Keith sighs. He knows damn well that he is at the disadvantage here, and like hell is he going to out-stubborn Lance when he’s the one on the time limit.
Ha. Sucker.
God, Lance loves being in love. This shit is the best.
“If I admit that you were right, will you let me and my poor stomach go suffer in peace?”
“Mm. You have the call yourself the king of all dumbasses first and admit that I am correct all of the time.”
“You’re correct some of the time.”
“I can hear your stomach trying to kill itself, babe. Don’t think you’re in the position to be negotiating.”

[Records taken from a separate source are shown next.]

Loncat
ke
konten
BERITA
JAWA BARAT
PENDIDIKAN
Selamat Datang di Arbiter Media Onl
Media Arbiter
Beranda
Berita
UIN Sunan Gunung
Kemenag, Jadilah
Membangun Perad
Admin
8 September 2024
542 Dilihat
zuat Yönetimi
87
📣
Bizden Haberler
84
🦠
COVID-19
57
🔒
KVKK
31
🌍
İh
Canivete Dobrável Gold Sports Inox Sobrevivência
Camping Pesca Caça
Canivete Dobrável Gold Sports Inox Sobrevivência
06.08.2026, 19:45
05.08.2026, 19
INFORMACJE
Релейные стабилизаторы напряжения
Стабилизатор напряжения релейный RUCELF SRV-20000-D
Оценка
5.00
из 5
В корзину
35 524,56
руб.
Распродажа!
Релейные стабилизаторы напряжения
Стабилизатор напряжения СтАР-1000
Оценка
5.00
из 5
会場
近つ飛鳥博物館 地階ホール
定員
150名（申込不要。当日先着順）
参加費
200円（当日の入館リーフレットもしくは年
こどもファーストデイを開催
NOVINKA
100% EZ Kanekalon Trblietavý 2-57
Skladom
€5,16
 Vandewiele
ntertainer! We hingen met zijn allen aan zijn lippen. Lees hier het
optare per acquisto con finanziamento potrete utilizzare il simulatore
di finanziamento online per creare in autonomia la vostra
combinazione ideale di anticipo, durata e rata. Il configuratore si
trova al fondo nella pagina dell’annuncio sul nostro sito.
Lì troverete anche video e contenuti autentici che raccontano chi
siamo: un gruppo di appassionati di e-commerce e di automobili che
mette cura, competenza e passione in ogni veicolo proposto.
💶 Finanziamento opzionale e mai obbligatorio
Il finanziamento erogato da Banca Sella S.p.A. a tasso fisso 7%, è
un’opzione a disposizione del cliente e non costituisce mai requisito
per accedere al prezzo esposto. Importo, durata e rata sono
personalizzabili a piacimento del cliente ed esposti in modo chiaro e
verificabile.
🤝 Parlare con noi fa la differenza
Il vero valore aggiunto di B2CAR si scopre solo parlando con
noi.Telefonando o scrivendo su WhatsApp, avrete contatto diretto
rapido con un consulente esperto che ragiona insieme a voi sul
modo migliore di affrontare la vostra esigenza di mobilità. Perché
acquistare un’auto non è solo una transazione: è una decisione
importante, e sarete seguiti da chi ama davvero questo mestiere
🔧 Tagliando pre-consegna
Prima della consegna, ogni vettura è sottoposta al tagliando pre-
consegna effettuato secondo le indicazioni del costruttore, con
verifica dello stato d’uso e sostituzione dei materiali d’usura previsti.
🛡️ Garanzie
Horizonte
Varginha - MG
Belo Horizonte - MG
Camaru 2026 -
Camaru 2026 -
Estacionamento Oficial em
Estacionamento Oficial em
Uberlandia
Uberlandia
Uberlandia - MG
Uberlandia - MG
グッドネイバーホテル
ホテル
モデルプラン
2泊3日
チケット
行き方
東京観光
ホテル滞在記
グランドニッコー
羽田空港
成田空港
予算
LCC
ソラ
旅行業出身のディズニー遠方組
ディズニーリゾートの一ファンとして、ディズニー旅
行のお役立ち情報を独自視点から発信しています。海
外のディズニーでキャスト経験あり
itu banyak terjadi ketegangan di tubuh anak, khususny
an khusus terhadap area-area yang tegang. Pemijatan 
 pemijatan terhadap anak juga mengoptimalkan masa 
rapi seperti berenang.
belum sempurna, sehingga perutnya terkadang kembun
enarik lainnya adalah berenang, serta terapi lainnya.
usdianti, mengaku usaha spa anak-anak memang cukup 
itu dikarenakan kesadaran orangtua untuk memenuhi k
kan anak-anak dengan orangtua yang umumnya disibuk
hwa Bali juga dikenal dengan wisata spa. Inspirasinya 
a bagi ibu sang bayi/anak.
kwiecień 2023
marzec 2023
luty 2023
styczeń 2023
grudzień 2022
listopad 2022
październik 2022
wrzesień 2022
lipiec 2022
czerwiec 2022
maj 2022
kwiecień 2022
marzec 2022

Look. If Keith was really desperate, Lance wouldn’t be stopping him. He’s not cruel. Plus, as much as Lance is no slacker, Keith will always be able to kick his ass at hand to hand, so if he really needed to flee that quickly, he could.
But if there’s one thing Keith is, it’s a total sucker for Lance and all of Lance’s bullshit. And Lance loves taking advantage of that, because he’s a known butthead.
“I am the king of all dumbasses and you are always right,” Keith deadpans. “Now let me go, asshole.”
Lance does, smirking as Keith scrambles to their ensuite and re-burying himself in the blankets. Keith’ll be a while.
Lance is half asleep by the time Keith finally crawls back into bed. “If you listen to me more often bad things wouldn’t keep happening to you,” he mumbles as they get comfortable again.
“You are so mean to me,” Keith grouches back. But he presses a kiss to Lance’s cheek anyway.
Ha. Sucker. He’s so lucky he has Lance.